▸ **Source extract**:
-*-
Does it beat out The LEGO Movie's imitation stop-motion and stunning work with rendering realistic LEGOs? Not really. But Dragon 2 is not without its own innovations.
3. How To Train Your Dragon 2 has incredible storytelling.
This is by far the main thrust of my argument, so let me unpack it a little bit more.
The emotional story of Dragon 2 comes in two main segments, which cross over one another often throughout the movie: first, Hiccup growing older and maturing, and second, Valka, and all the emotions she brings out in both her son and her husband.
Both resonate immensely. Hiccup's struggle to cope with the expectations of his father - even if they're more reasonable than in the first movie - and his journey of maturity are things that reach out especially to the young adult audiences. And the tremendous emotional turmoil that comes about when Hiccup - and Stoick - discover that Valka is alive is the high point of the whole story.
For me, it comes down to two back-to-back scenes in the middle of the movie. First is when Stoick sees Valka for the first time. He advances, and she begins to back up, her voice growing more and more pitched as she struggles to defend herself, while he never says a word.
And finally, he says, "You're just as beautiful as the day I lost you." It's unexpected, it's poignant, and those ten words express more character development than is contained in the whole of Penguins of Madagascar. It shows how Stoick has changed, as his relationship with his son has changed. The original Stoick would have argued back - but the new Stoick simply murmurs a single, beautiful sentence.
This leads into the second song of the movie (the first being Jonsi's "Where No One Goes"): "For the Dancing and the Dreaming". It's about them falling in love again - and that whole emotional journey is summed up in a single song. Watch the characters as they move through the scene - how their expressions change, how their singing changes. Stoick sings strongly, tapers off, and Valka hesitantly begins singing along. And Hiccup's eyes shine as he sees who they are, stripped of the emotional baggage. It's subtle, moving, and the song itself is beautiful.
In my opinion, those two scenes are some of the most emotionally mature and powerful scenes in recent animation, easily rivaling Pixar in depth. Shoot, they're better than most of the live action movies that come out nowadays, regardless of genre.
I could go on. Hiccup and Astrid's first scene is wonderful, and I could rave about the incredible and heartbreaking twists that occur closer to the end of the second act. (For instance, the tune of "For the Dancing and the Dreaming" is played throughout the "Stoick's Ship" scene - it kills me every time I listen to it. Gah.) But I think you get the picture.
Granted, How To Train Your Dragon 2 is not without flaws. It suffers from several issues in the last third, and a painful voice-over at the end that sounds like it should be in the TV show, not the movie. Still, I don't think it comes close to eclipsing the fantastic storytelling of the rest of the film.
The LEGO Movie has its own depth and character development. There are several scenes that develop Emmet and Wyldstyle in ways not often seen in animation, and the closing scenes are pure storytelling brilliance, bringing everything to an emotional head and a satisfying resolution. But as good as it was, it was not nearly as mature or emotional as How To Train Your Dragon 2.
I'd gladly welcome more movies like either one of these two. Both are excellent, and both deserve recognition. But in my honest opinion, all of the innovative animation and deep endings in the world can't touch the storytelling depth of How To Train Your Dragon 2.
(Post Scriptum: this post is a deviation from what I normally write on here, but I hope you'll still find it relevant. Being an animated movie critic is something of a hobby of mine, so when the opportunity came to articulate my opinions on a recent animation event, I couldn't resist.
Let me know what you think; if you find posts such as this interesting, I could definitely write them more often!)
-*-
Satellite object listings

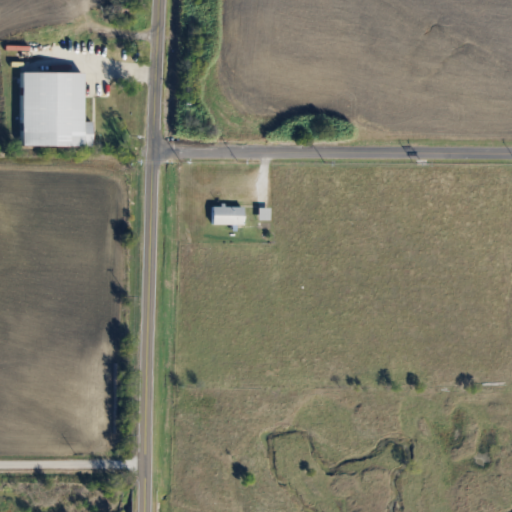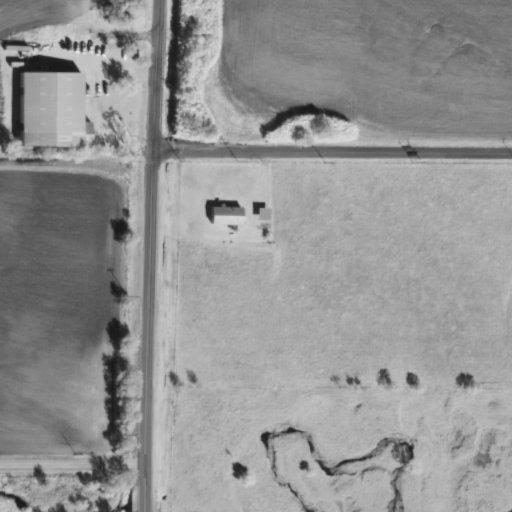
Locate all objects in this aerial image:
road: (94, 63)
building: (49, 110)
building: (49, 111)
road: (331, 152)
building: (223, 214)
building: (224, 215)
road: (147, 255)
road: (70, 468)
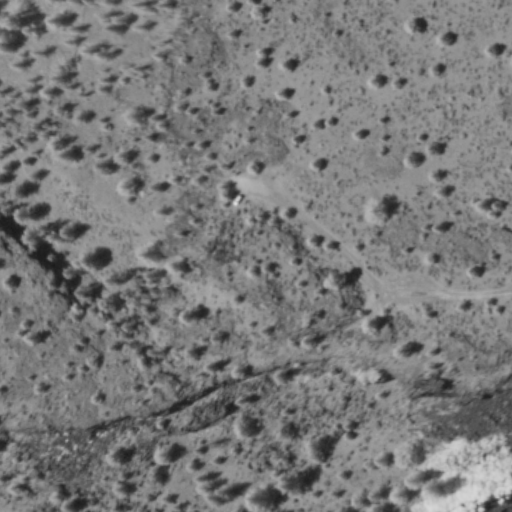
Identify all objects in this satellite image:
road: (487, 298)
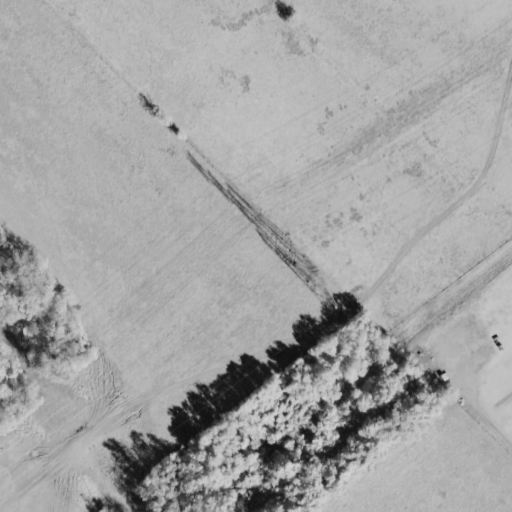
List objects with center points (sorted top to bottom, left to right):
power tower: (284, 244)
power tower: (305, 271)
power tower: (324, 299)
road: (458, 359)
railway: (366, 393)
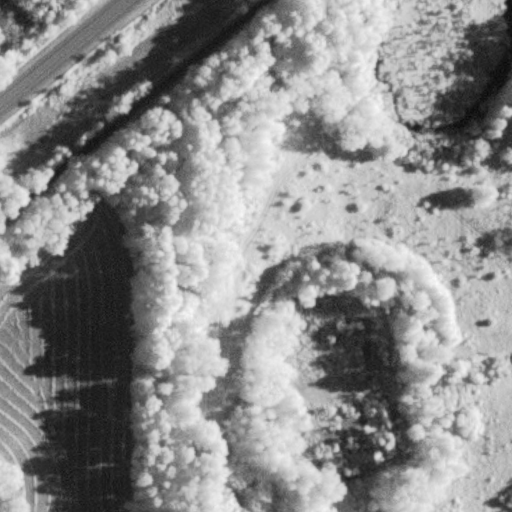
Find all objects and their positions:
road: (66, 54)
road: (134, 111)
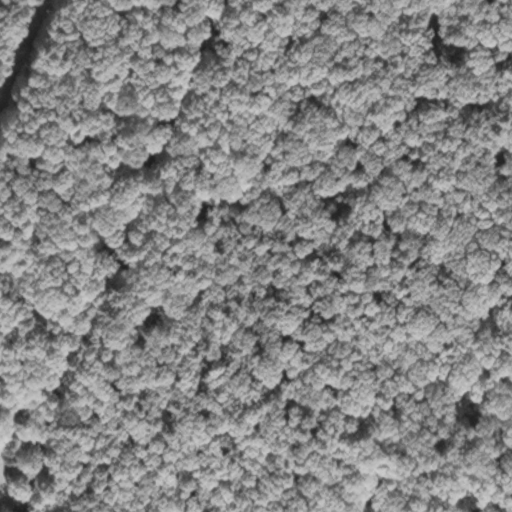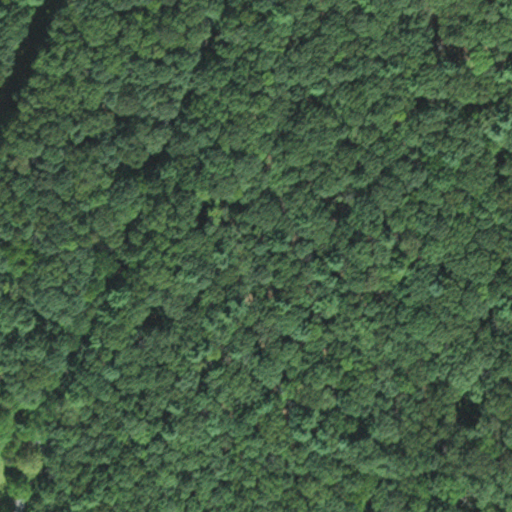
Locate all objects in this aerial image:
road: (123, 256)
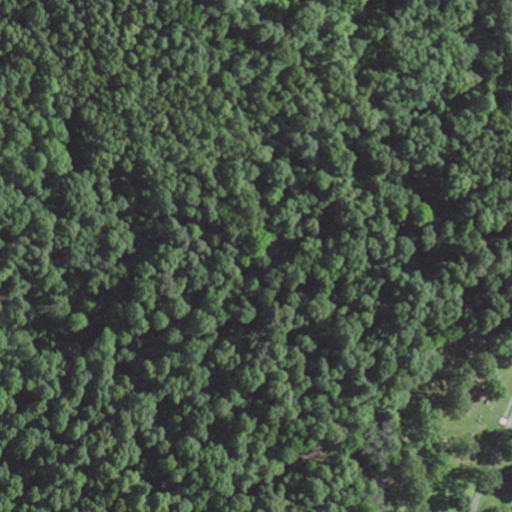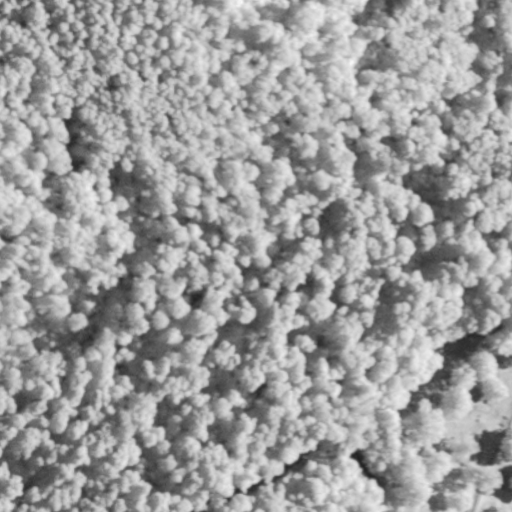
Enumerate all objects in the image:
road: (401, 223)
park: (448, 423)
road: (300, 455)
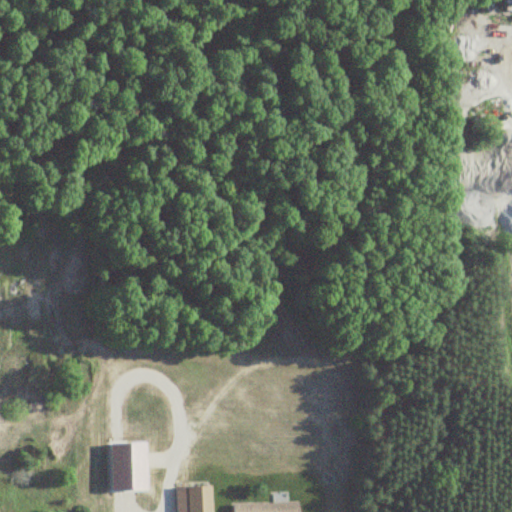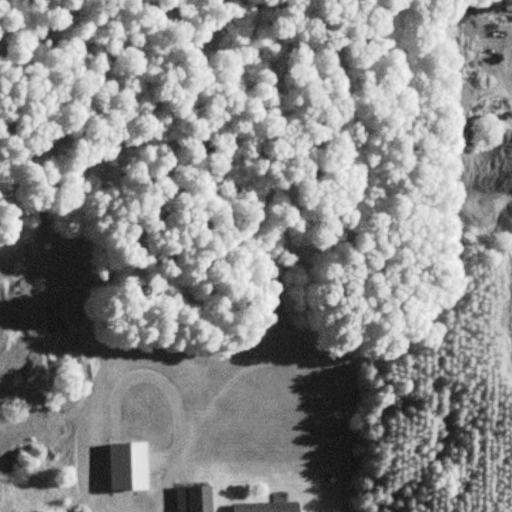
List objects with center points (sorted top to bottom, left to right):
building: (464, 47)
building: (191, 499)
building: (263, 508)
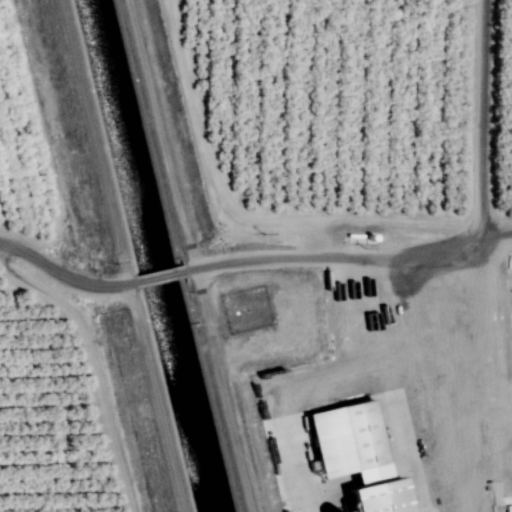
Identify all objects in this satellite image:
road: (482, 123)
road: (156, 134)
road: (92, 141)
road: (245, 215)
road: (495, 216)
road: (350, 259)
road: (64, 274)
road: (159, 276)
road: (95, 361)
road: (318, 375)
road: (220, 390)
road: (491, 402)
building: (349, 456)
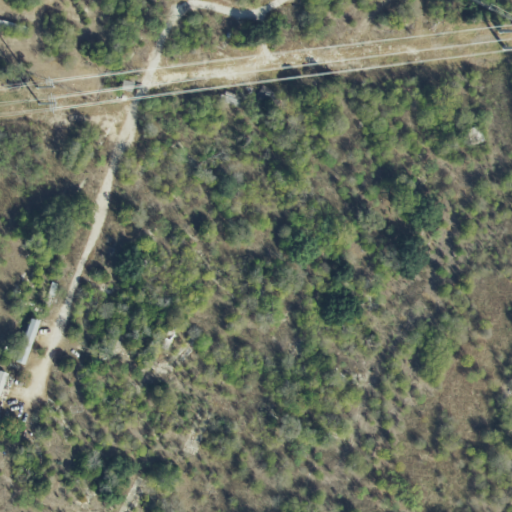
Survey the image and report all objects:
power tower: (499, 31)
power tower: (504, 48)
power tower: (35, 86)
power tower: (38, 104)
road: (124, 146)
building: (25, 342)
building: (1, 378)
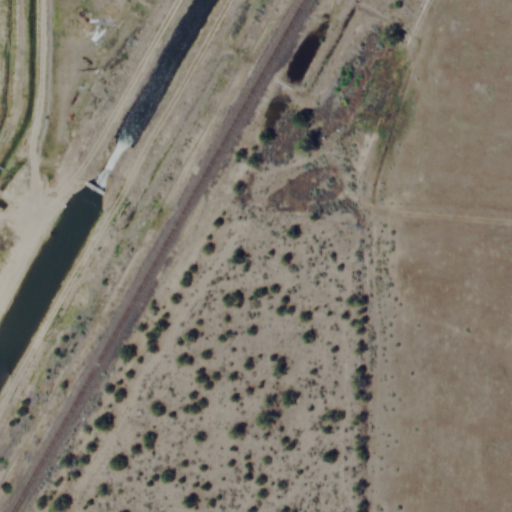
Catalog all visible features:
road: (229, 253)
railway: (162, 256)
-*-
▸ **What you will do**: According to the review excerpt, which song is the first song of How To Train Your Dragon 2? The records have no connection to the review excerpt.

▸ **Answer space**: Jonsi's "Where No One Goes."